1. Field of the Invention
The preset invention relates to a system for monitoring an operating condition of a control rod drive mechanism for use with a PWR (Pressurized Water Reactor).
2. Description of the Prior Art
A typical arrangement of a conventional PWR is that a plurality (generally, 33.about.57 units) of control rod drive mechanisms (hereinafter referred to as CRDMs) 1 . . . are, as depicted in FIG. 8, disposed erectly on an head closure 2 of a reactor vessel in accordance with a rated output of the reactor. Each CRDM 1 is, as illustrated in FIG. 9, composed of a pressure housing mounted on and extending upwardly from the reactor vessel head closure 2, a control rod drive shaft 4 so disposed in the pressure housing 3 as to be movable in a vertical direction, and electromagnetically motive latch mechanisms 5a, 5b and 5c for driving the control rod drive shaft 4 in the up-and-down direction. The electromagnetically motive latch mechanisms 5a, 5b and 5c are intermittently driven by turning ON/OFF a lift coil 6, a coil 7 for a movable gripper and a coil 8 for a stationary gripper in a given sequence which are incorporated in the pressure housing 3, thereby controlling the reactor output by ascending or descending the control rod drive shafts 4. One example of a typical construction of the CRDM is disclosed as a "Linear Motion Device" in Japanese Utility Model Publication No. 35912/1982.
Turning to FIG. 11, there is illustrated the principal portion of the CRDM, i.e., the linear motion device disclosed in the same Utility Model Publication. The CRDM acts to pull out and insert a control rod by gripping a groove chased in the drive shaft 4 connected to the upper part of the control rod. The operation of such a control rod involves the steps of moving up and down a movable magnetic pole 102 referred to as a plunger, and grasping and releasing a latch 103 with a link mechanism. The up-and-down movement of the plunger 102 can be effected by generating magnetic forces while energizing electromagnetic coils 6, 7 and 8 provided on the outer periphery thereof.

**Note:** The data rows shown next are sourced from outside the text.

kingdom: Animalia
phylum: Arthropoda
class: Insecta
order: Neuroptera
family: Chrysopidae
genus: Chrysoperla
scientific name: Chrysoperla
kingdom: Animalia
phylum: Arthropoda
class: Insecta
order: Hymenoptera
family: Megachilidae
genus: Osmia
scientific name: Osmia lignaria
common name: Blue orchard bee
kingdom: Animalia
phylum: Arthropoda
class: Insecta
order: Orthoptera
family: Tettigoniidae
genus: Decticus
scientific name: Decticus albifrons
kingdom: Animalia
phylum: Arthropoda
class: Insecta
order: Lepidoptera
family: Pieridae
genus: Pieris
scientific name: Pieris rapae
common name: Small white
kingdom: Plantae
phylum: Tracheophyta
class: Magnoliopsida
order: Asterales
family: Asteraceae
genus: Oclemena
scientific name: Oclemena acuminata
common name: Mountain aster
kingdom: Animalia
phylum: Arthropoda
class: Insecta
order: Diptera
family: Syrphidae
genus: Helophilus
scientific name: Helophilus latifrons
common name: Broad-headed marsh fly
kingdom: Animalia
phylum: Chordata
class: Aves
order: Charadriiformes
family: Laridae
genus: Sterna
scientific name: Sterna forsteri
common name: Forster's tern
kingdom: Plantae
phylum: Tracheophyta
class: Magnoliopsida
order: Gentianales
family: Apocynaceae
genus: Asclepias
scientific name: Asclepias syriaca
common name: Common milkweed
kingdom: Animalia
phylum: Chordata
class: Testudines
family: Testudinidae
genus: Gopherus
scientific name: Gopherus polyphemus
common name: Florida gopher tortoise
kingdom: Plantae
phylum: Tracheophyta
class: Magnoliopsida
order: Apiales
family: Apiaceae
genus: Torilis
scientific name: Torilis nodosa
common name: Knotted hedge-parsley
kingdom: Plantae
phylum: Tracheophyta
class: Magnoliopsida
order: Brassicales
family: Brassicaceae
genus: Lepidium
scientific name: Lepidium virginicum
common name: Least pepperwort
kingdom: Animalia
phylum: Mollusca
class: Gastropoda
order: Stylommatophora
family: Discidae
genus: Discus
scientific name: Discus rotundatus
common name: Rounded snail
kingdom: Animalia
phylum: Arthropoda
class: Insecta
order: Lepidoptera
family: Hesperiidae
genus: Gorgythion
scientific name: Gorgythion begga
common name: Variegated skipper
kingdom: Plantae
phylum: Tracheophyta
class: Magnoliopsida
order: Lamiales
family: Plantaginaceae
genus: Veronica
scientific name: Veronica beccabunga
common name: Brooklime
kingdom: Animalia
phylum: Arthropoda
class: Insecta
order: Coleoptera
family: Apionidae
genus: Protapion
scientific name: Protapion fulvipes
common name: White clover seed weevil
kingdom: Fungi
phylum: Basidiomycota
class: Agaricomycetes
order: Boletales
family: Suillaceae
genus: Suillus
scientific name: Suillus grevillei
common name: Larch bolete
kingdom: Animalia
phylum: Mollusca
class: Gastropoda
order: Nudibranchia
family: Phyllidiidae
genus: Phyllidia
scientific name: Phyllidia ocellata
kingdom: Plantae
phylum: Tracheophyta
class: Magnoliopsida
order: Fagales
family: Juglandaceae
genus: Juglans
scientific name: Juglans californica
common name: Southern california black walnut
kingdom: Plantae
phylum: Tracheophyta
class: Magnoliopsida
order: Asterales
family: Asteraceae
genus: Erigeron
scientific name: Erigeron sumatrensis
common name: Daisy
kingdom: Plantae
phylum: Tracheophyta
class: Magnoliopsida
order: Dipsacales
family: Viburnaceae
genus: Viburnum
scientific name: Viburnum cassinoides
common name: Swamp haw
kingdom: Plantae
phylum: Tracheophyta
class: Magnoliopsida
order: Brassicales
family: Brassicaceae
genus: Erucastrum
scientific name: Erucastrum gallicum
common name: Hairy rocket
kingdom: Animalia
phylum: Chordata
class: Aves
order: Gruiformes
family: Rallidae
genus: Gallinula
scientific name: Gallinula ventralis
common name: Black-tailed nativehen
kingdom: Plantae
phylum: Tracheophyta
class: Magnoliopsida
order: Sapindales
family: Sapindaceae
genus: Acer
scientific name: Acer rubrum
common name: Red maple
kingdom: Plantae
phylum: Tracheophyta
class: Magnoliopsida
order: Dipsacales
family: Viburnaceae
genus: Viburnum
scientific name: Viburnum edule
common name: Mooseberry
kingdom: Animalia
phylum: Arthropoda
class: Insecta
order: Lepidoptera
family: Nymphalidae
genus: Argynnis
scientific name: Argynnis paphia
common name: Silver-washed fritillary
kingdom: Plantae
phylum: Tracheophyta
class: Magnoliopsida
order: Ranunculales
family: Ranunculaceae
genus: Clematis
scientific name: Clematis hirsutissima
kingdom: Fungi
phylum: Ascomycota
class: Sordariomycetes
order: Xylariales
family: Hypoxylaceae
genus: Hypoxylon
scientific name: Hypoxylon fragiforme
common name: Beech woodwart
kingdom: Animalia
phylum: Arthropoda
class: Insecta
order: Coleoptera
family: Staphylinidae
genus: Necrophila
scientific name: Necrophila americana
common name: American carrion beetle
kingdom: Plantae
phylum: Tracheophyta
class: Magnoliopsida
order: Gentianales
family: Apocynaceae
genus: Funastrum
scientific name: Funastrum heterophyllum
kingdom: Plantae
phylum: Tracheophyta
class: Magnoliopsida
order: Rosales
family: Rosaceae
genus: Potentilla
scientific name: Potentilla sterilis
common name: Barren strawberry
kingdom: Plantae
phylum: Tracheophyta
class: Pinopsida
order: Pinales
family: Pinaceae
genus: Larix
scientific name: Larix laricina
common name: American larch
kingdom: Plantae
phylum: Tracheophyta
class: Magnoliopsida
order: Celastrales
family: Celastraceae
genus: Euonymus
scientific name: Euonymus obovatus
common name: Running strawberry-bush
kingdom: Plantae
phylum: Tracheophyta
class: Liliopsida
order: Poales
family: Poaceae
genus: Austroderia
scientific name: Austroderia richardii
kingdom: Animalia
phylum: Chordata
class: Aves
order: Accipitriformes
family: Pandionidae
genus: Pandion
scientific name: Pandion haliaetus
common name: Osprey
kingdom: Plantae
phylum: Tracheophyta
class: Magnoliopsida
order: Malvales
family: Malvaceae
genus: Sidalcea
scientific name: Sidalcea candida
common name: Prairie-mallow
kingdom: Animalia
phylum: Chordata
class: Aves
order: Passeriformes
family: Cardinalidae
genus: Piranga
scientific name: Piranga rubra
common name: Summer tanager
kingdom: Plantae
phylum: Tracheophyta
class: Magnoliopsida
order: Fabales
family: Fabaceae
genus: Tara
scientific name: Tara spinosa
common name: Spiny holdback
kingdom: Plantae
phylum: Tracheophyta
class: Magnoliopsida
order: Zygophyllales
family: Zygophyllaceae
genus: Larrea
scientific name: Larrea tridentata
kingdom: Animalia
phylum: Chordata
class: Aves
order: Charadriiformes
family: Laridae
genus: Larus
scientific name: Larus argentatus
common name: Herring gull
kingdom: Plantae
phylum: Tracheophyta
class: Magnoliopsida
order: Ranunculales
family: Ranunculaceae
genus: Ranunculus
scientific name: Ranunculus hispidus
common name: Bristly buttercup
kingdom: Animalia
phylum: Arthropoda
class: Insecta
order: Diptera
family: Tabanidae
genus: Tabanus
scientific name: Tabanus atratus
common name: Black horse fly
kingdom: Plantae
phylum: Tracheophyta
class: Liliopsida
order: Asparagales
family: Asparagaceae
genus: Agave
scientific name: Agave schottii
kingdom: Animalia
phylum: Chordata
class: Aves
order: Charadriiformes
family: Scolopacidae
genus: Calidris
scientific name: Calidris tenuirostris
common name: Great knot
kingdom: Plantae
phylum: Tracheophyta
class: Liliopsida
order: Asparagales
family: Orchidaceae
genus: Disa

In the PWR equipped with the plurality of CRDMs 1 . . . , it is required to constantly monitor whether each CRDM 1 is normally operated or not.
Based on the prior art, a method of monitoring the operating condition of the CRDM 1 comprises the steps of, as illustrated in FIG. 10, mounting a small-sized microphone 9 on the top of the housing 3, detecting sounds emitted when electromagnetically motive latch mechanisms 5a, 5b and 5c depicted in FIG. 9 perform their latch operations by use of the microphone 9, and recording the operating sounds on an unillustrated oscillograph.
There arise, however, the following problems inherent in this method:
(1) The method is not available at high temperatures because of detecting the operating sounds of the electromagnetically motive latch mechanisms 5a, 5b and 5c by use of the microphone 9; and PA1 (2) The microphone has such a characteristic as to detect the operating sounds of the adjacent CRDMs, and it is therefore difficult to discriminate the operating sound of the aiming CRDM with the aid of the output of the microphone 9. Especially when the plurality of contiguous CRDMs are operated at the same moment, the electromagnetically motive latch mechanisms 5a, 5b and 5c of each CRDM function with a slight time-difference, and hence the operating sounds recorded on the oscillograph assume consecutively varying waveforms. As a result, it is almost impossible to discriminate the aiming CRDM on the basis of the waveforms recorded on the oscillograph.
The up-and-down movement, illustrated in FIG. 11, of the plunger 102 can be effected by generating the magnetic forces while energizing the electromagnetic coils 6, 7 and 8 attached to the outer periphery thereof. Electric currents flowing through the electromagnetic coils 6, 7 and 8 at this time contain counter electromotive current components corresponding to the operation of the plunger 102. For this reason, an operating condition of the plunger 102 can be detected indirectly by analyzing the operating sound of the plunger 102 which comes into operation in combination with characteristics of coil currents.
Heretofore, the plunger operating condition is also analyzed by utilizing the above-mentioned principle. In this case, as a time for which the CRDM is operated is as high as 780 msec per step, the waveforms of the coil currents and of the operating sound are once inputted to and recorded on the oscillograph, and thereafter the characteristics of the coil current and of the operating sound are analyzed by human operations.
The number of steps required for a stroke of the CRDM, viz., every pull-out and insertion, is given by 228.times.2=456. For instance, in a pressurized water reactor plant of a 4-loop primary cooling system, where 53 units of CRDMs are prepared, it is required that the data analysis be performed 24168 times, given by 456.times.53, for effecting the analysis of all the steps with respect to the entire CRDMs. The human-operation-based analysis needs approximately 20 minutes per step, and hence a large amount of time and also a good number of workers are required for the foregoing number of data analyzing operations. Besides, the analyzing process has no alternative but to depend on the human operations, so that it is impossible to steer clear of an artificial fault. This may inevitably become a factor for causing a mistake in judgement when making a systematic evaluation.